Can you blame someone or something for your cancer? Possibly. There might come to the surface of your research a culprit that caused cancer. But my experience has taught me, that I’ve had a hand in this also. I still have a responsibility to myself to search my heart for my part in it.
· It could be something that happened to me at any time in my life that opened a door in my mental or emotional areas.
· I didn’t know I could set up boundaries or my boundaries were not there, or had fallen, or were broken through, my defenses were down
· I let my peace go and gave myself over to fear
· I sat down in unforgiveness and resentment and camped out there.
· I gave over my control, peace, and joy to something or someone else. (Again, no boundaries)
· Or I thought I was a god and gave of myself until I had nothing left.
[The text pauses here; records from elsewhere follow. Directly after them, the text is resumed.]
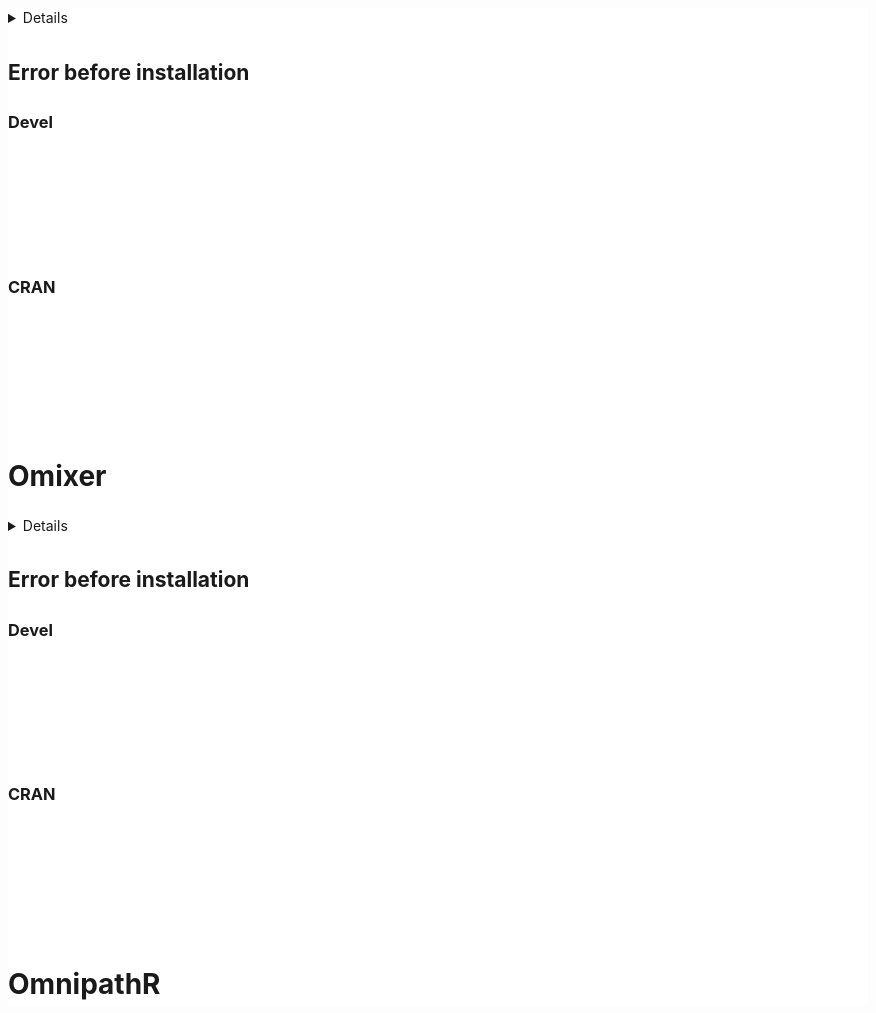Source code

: <details></details>

## Error before installation

### Devel

```






```
### CRAN

```






```
# Omixer

<details></details>

## Error before installation

### Devel

```






```
### CRAN

```






```
# OmnipathR
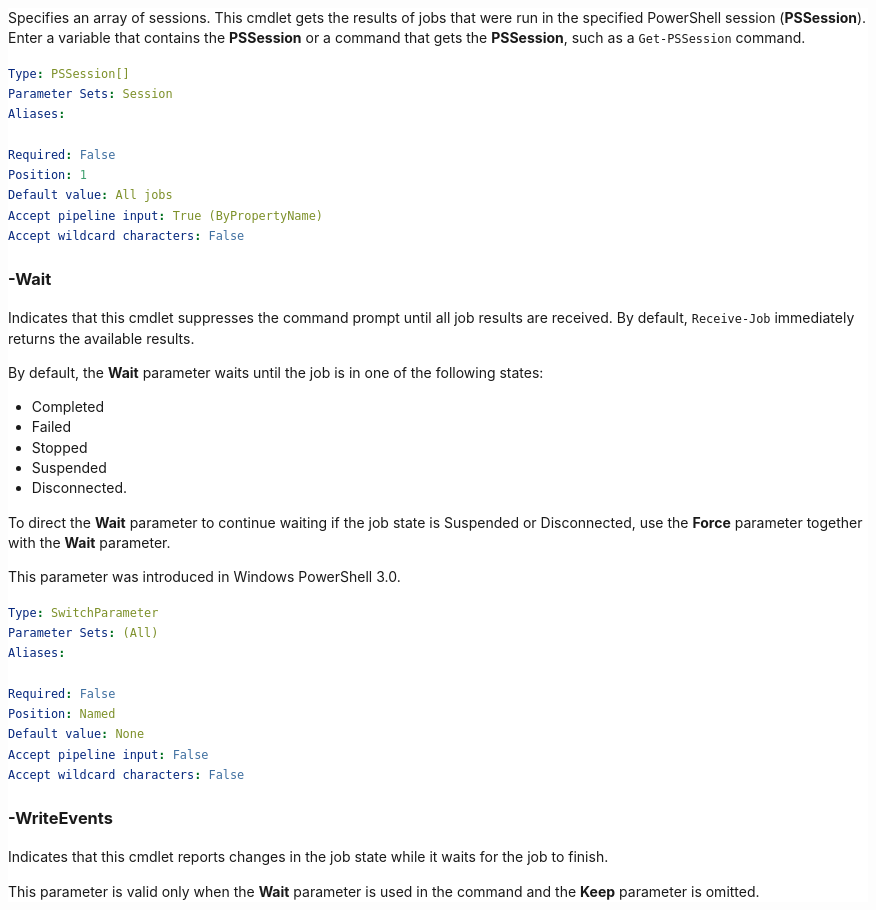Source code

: Specifies an array of sessions.
This cmdlet gets the results of jobs that were run in the specified PowerShell session
(**PSSession**).
Enter a variable that contains the **PSSession** or a command that gets the **PSSession**, such as a
`Get-PSSession` command.

```yaml
Type: PSSession[]
Parameter Sets: Session
Aliases:

Required: False
Position: 1
Default value: All jobs
Accept pipeline input: True (ByPropertyName)
Accept wildcard characters: False
```

### -Wait

Indicates that this cmdlet suppresses the command prompt until all job results are received.
By default, `Receive-Job` immediately returns the available results.

By default, the **Wait** parameter waits until the job is in one of the following states:

- Completed
- Failed
- Stopped
- Suspended
- Disconnected.

To direct the **Wait** parameter to continue waiting if the job state is Suspended or Disconnected,
use the **Force** parameter together with the **Wait** parameter.

This parameter was introduced in Windows PowerShell 3.0.

```yaml
Type: SwitchParameter
Parameter Sets: (All)
Aliases:

Required: False
Position: Named
Default value: None
Accept pipeline input: False
Accept wildcard characters: False
```

### -WriteEvents

Indicates that this cmdlet reports changes in the job state while it waits for the job to finish.

This parameter is valid only when the **Wait** parameter is used in the command and the **Keep**
parameter is omitted.
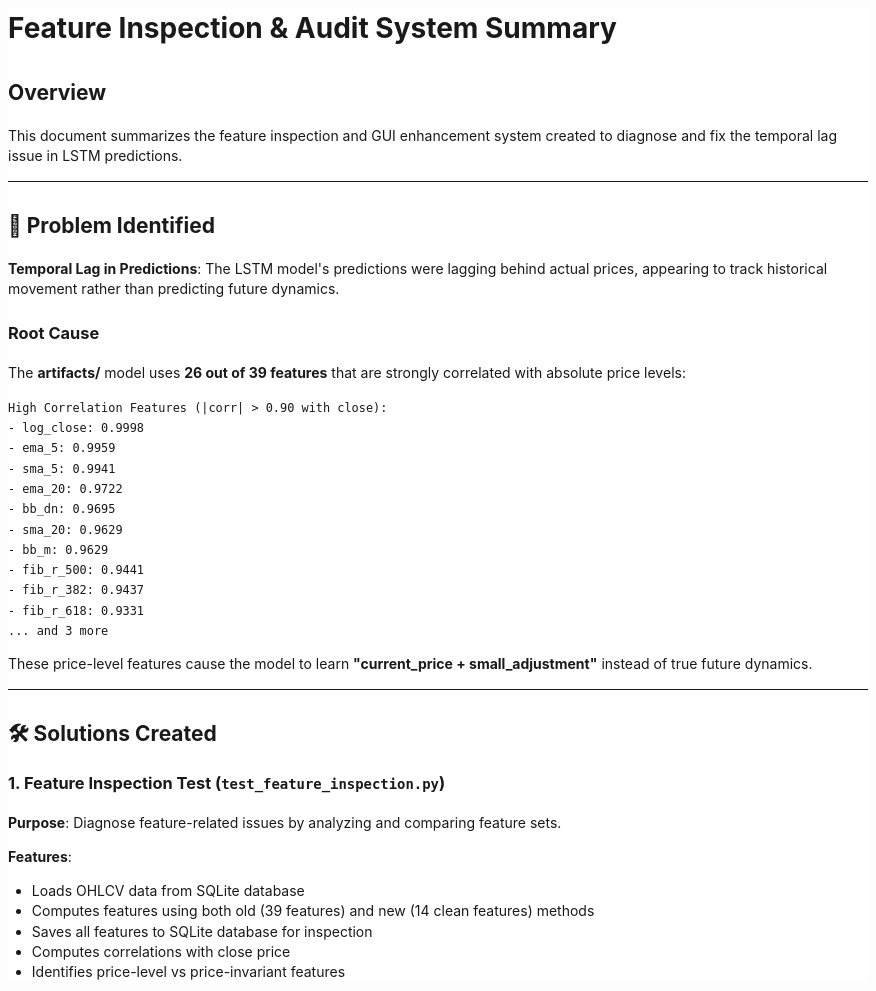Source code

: # Feature Inspection & Audit System Summary

## Overview

This document summarizes the feature inspection and GUI enhancement system created to diagnose and fix the temporal lag issue in LSTM predictions.

---

## 🎯 Problem Identified

**Temporal Lag in Predictions**: The LSTM model's predictions were lagging behind actual prices, appearing to track historical movement rather than predicting future dynamics.

### Root Cause

The **artifacts/** model uses **26 out of 39 features** that are strongly correlated with absolute price levels:

```
High Correlation Features (|corr| > 0.90 with close):
- log_close: 0.9998
- ema_5: 0.9959
- sma_5: 0.9941
- ema_20: 0.9722
- bb_dn: 0.9695
- sma_20: 0.9629
- bb_m: 0.9629
- fib_r_500: 0.9441
- fib_r_382: 0.9437
- fib_r_618: 0.9331
... and 3 more
```

These price-level features cause the model to learn **"current_price + small_adjustment"** instead of true future dynamics.

---

## 🛠️ Solutions Created

### 1. Feature Inspection Test (`test_feature_inspection.py`)

**Purpose**: Diagnose feature-related issues by analyzing and comparing feature sets.

**Features**:
- Loads OHLCV data from SQLite database
- Computes features using both old (39 features) and new (14 clean features) methods
- Saves all features to SQLite database for inspection
- Computes correlations with close price
- Identifies price-level vs price-invariant features
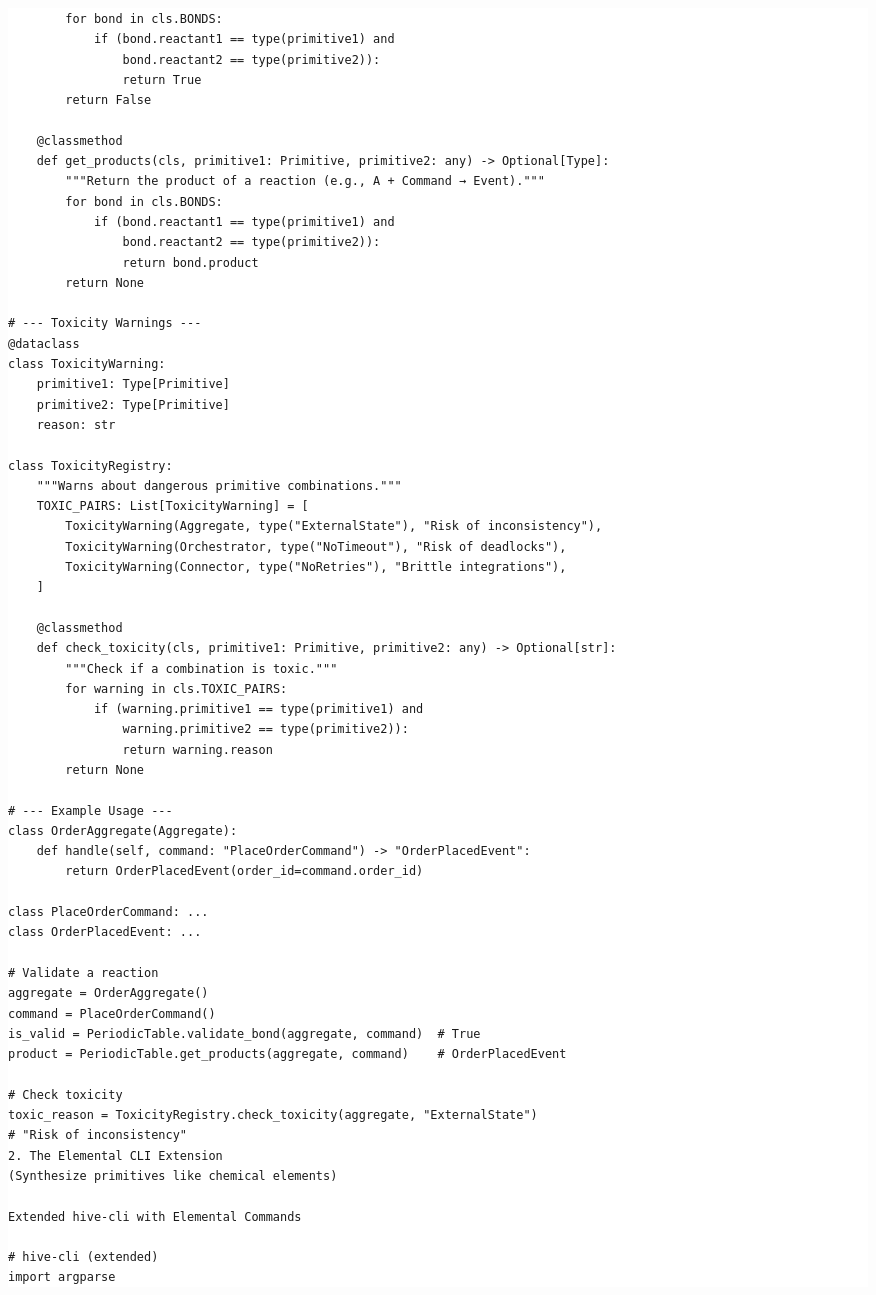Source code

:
```mermaid
        for bond in cls.BONDS:
            if (bond.reactant1 == type(primitive1) and
                bond.reactant2 == type(primitive2)):
                return True
        return False

    @classmethod
    def get_products(cls, primitive1: Primitive, primitive2: any) -> Optional[Type]:
        """Return the product of a reaction (e.g., A + Command → Event)."""
        for bond in cls.BONDS:
            if (bond.reactant1 == type(primitive1) and
                bond.reactant2 == type(primitive2)):
                return bond.product
        return None

# --- Toxicity Warnings ---
@dataclass
class ToxicityWarning:
    primitive1: Type[Primitive]
    primitive2: Type[Primitive]
    reason: str

class ToxicityRegistry:
    """Warns about dangerous primitive combinations."""
    TOXIC_PAIRS: List[ToxicityWarning] = [
        ToxicityWarning(Aggregate, type("ExternalState"), "Risk of inconsistency"),
        ToxicityWarning(Orchestrator, type("NoTimeout"), "Risk of deadlocks"),
        ToxicityWarning(Connector, type("NoRetries"), "Brittle integrations"),
    ]

    @classmethod
    def check_toxicity(cls, primitive1: Primitive, primitive2: any) -> Optional[str]:
        """Check if a combination is toxic."""
        for warning in cls.TOXIC_PAIRS:
            if (warning.primitive1 == type(primitive1) and
                warning.primitive2 == type(primitive2)):
                return warning.reason
        return None

# --- Example Usage ---
class OrderAggregate(Aggregate):
    def handle(self, command: "PlaceOrderCommand") -> "OrderPlacedEvent":
        return OrderPlacedEvent(order_id=command.order_id)

class PlaceOrderCommand: ...
class OrderPlacedEvent: ...

# Validate a reaction
aggregate = OrderAggregate()
command = PlaceOrderCommand()
is_valid = PeriodicTable.validate_bond(aggregate, command)  # True
product = PeriodicTable.get_products(aggregate, command)    # OrderPlacedEvent

# Check toxicity
toxic_reason = ToxicityRegistry.check_toxicity(aggregate, "ExternalState")
# "Risk of inconsistency"
2. The Elemental CLI Extension
(Synthesize primitives like chemical elements)

Extended hive-cli with Elemental Commands

# hive-cli (extended)
import argparse
```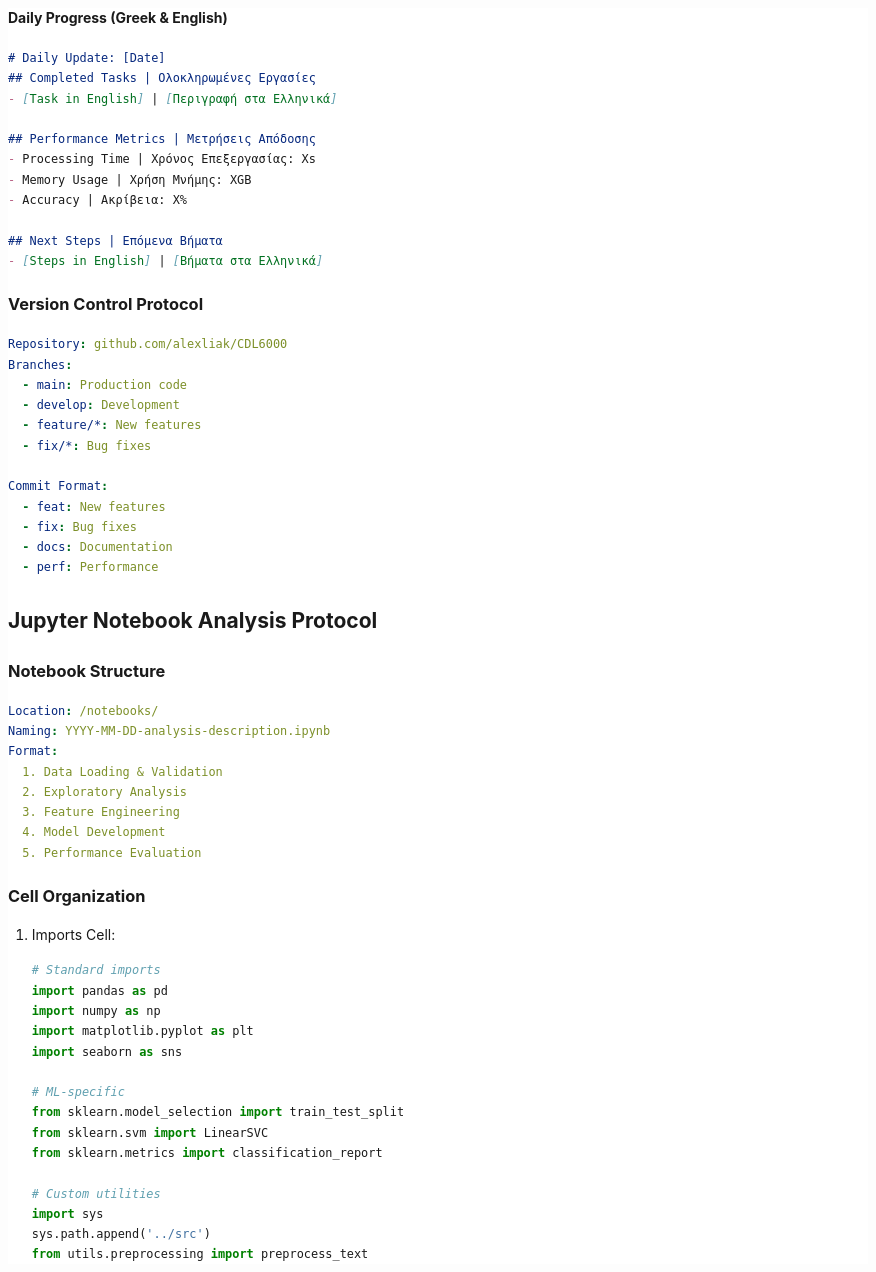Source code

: #### Daily Progress (Greek & English)
```markdown
# Daily Update: [Date]
## Completed Tasks | Ολοκληρωμένες Εργασίες
- [Task in English] | [Περιγραφή στα Ελληνικά]

## Performance Metrics | Μετρήσεις Απόδοσης
- Processing Time | Χρόνος Επεξεργασίας: Xs
- Memory Usage | Χρήση Μνήμης: XGB
- Accuracy | Ακρίβεια: X%

## Next Steps | Επόμενα Βήματα
- [Steps in English] | [Βήματα στα Ελληνικά]
```

### Version Control Protocol
```yaml
Repository: github.com/alexliak/CDL6000
Branches:
  - main: Production code
  - develop: Development
  - feature/*: New features
  - fix/*: Bug fixes
  
Commit Format:
  - feat: New features
  - fix: Bug fixes
  - docs: Documentation
  - perf: Performance
```

## Jupyter Notebook Analysis Protocol

### Notebook Structure
```yaml
Location: /notebooks/
Naming: YYYY-MM-DD-analysis-description.ipynb
Format: 
  1. Data Loading & Validation
  2. Exploratory Analysis
  3. Feature Engineering
  4. Model Development
  5. Performance Evaluation
```

### Cell Organization
1. Imports Cell:
   ```python
   # Standard imports
   import pandas as pd
   import numpy as np
   import matplotlib.pyplot as plt
   import seaborn as sns
   
   # ML-specific
   from sklearn.model_selection import train_test_split
   from sklearn.svm import LinearSVC
   from sklearn.metrics import classification_report
   
   # Custom utilities
   import sys
   sys.path.append('../src')
   from utils.preprocessing import preprocess_text
   ```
So, now I could blame those whom I served. (I did this, and have met many other cancer patients that did the same.)
And the list goes on…
Ephesians 4:31-32 Let all bitterness, and wrath and anger, and clamor, and evil speaking, be put away from you, with all malice: and be ye kind one to another, tenderhearted, forgiving one another, even as God for Christ’s sake hath forgiven you.
(If God forgives you, why hold onto it?)
Do you think God expects this from you, but accepts your evil speaking, having anger, and/or bitterness towards yourself? Now, after reading this I don’t think it pleases Him.
I arrived at another biggie: FEAR. I allowed fear to dictate my life. I sought to appease fear with sacrifices that he gobbled up ravenously and still wanted more. Yes, sacrifices. I sacrificed my peace, my relationships, and my joy to fear. I paid dearly for this. Fear has no mercy.
I had been afraid of facing all of this.
I had hidden like Adam and Eve when they knew they did something wrong. Hiding felt right at the time. But it did nothing to help me. I had to come out from behind the barricade. I had to face the light. I had to admit my shame, guilt, blame, and fear and then had to use them as stepping stones to climb up out of the pit I found myself in. It was as exhausting as fighting the physical fatigue and daily pain from cancer and radiation treatments.
I slowly found that I had a battle worth engaging in. And the battle was for my life.
Is your battle worth fighting? Or should I say is your life worth fighting for? The next blog post will tell what happened to me after dealing with these lies. How I found out that I am worth fighting for. It still brings tears to my eyes as I write this. What I found out and what I know now, no one can steal from me, kill or destroy it.
Romans 8:38-39 For I am persuaded, that neither death, nor life, nor angels, nor principalities, nor powers, nor things present, nor things to come, nor height, nor depth, nor any other creature, shall be able to separate us from the love of God, which is in Christ Jesus our Lord.
I found that asking myself if I had hidden guilt or if I was secretly blaming someone else for my problems, was a very healthy and helpful thing to do.
How’s your self-talk? Are you being as kind to yourself as you would be to your best friend? Are you merciful and giving yourself the grace to turn it around? Are you inviting real help into your life?
I had to ask these questions, as I was processing all this, I found the answers were not to my good, but to my harm until I dealt with them. I was blaming certain people in my life for my problems, and attitudes. But I found out truths that saved me.